- Born: Beverly Bean March 18, 1947 (age 78) Seattle, WA
- Other names: Madame Lazonga
- Known for: Tattoo artist
- Website: madamelazongastattoo.com

= Vyvyn Lazonga =

Vyvyn Lazonga is a tattoo artist who began her career in Seattle in the early 1970s and was trained by Danny Danzl. She was the first woman to work for herself in the industry, not her husband or another male shop owner. She worked in San Francisco and was tattooed by Ed Hardy in the 70s. She won the award for Best Tattooed Female in 1978 for his work. Later she was fortunate enough to meet Horiyoshi II at one of Lyle Tuttle's parties before returning in 1989 to open her studio in Seattle.

She has advocated the use of tattoos to cover mastectomy scars as an aid to recovery.

---------------

What you need to do
Answer these questions using the Vyvyn Lazonga biography above:
1. What was her birth name?
2. Who trained her in Seattle?
3. In what year did she return to open her studio in Seattle?

Dataset content
---------------

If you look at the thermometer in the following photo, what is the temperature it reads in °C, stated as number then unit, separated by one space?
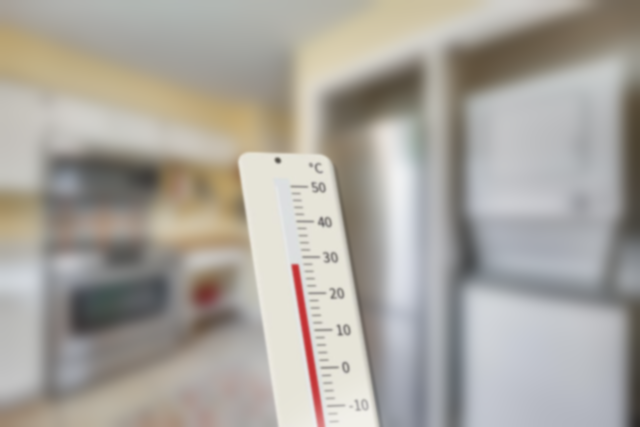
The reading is 28 °C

---------------

Answer to this problem
1. Beverly Bean
2. Danny Danzl
3. 1989